ApplyTeluguReorder
Signature
function ApplyTeluguReorder(const Wide: UnicodeString): UnicodeString;
Purpose
Applies the Telugu reorder pre-pass to Wide and returns
the reordered UnicodeString ready for cmap + GSUB consumption.
Non-Telugu content passes through byte-identical.
Telugu specifics
- R1 Repha enabled — Ra (
U+0C30) + Halant (U+0C4D) at syllable start is detected, the pair is stripped from the cluster and re-emitted after the reordered output so the font's'rphf'GSUB feature can substitute the Repha glyph (similar to Devanagari / Bengali / Gujarati). - No pre-base matras — the pre-base buffer is always empty for valid Telugu text. All Telugu matras are above-base, below-base, or split. This is Telugu’s most distinguishing trait among registered Indic scripts.
- Many above-base matras: AA (
U+0C3E), I (U+0C3F), II (U+0C40), E (U+0C46), EE (U+0C47), O (U+0C4A), OO (U+0C4B), AU (U+0C4C), and length mark (U+0C55). - Below-base matras: U / UU / Vocalic R / Vocalic RR (
U+0C41–U+0C44), AI length mark (U+0C56), Vocalic L / LL matras (U+0C62–U+0C63). - 1 split matra:
U+0C48AI decomposes intoU+0C46(E above-base) +U+0C56(AI length mark below-base) at reorder time. This is the first registered split that routes to above + below rather than the pre+post seen in Bengali / Tamil. - Halant is
U+0C4D.
Reorder rules applied
- R1 Repha: Ra + Halant at syllable start re-emitted at the end of the syllable.

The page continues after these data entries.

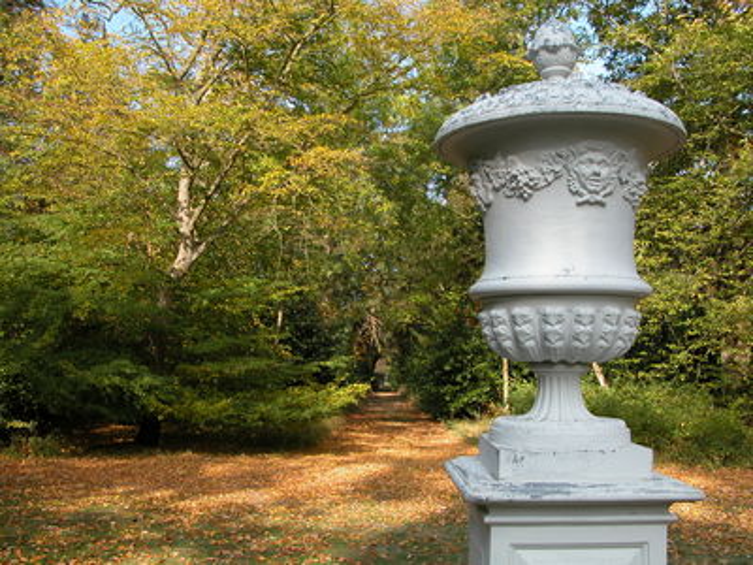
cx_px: 376
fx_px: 761
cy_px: 282
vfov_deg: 40.7
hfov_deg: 52.6
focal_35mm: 35
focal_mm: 8.9
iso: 100
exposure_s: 1/197
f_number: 4.5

- R3 Above-base matras: AA / I / II / E / EE / O / OO / AU / length mark emit after the base block.
- R4 Below-base matras: U / UU / Vocalic R / RR, AI length mark, Vocalic L / LL matras emit after the above-base block.
- Split matra decomposition:
U+0C48AI routed to above + below buffers as documented above. - No R2 pre-base and no R5 post-base emissions are produced under normal Telugu input.
Output layout per syllable: [base + halant + bindu/visarga/modifier] + [above-matras] + [below-matras] + [Repha: Ra Halant]?. Conjuncts (C + Halant + C) preserved in the base block. Single-pass and idempotent.
Example
var
Wide: UnicodeString;
begin
// Input: KA (U+0C15) + AI-matra (U+0C48, split)
Wide:= Doc.ApplyTeluguReorder(#$0C15#$0C48);
// Wide is now: KA + E (U+0C46, above) + AI-mark (U+0C56, below)
end;
See also
ApplyIndicReorder— total dispatcher.ApplyDevanagariReorder— Devanagari counterpart.ApplyBengaliReorder— Bengali counterpart.ApplyGujaratiReorder— Gujarati counterpart.ApplyTamilReorder— Tamil counterpart.GetTeluguCategory— Unicode codepoint → category lookup.
Standards
- Unicode 16.0 §12.8 (Telugu)
- Unicode 16.0
IndicSyllabicCategory.txtandIndicPositionalCategory.txt - ISO 32000-1 §9.10 (extraction of text content)
- OpenType Telugu shaping spec (script tag
'telu')
Version history
- v2.119.74 — Introduced in Phase 8f.5. Complete shaper (R1 + R3 + R4 + 1 split-matra decomposition; NO pre-base matras — Telugu-specific). Telugu becomes fifth registered Indic script.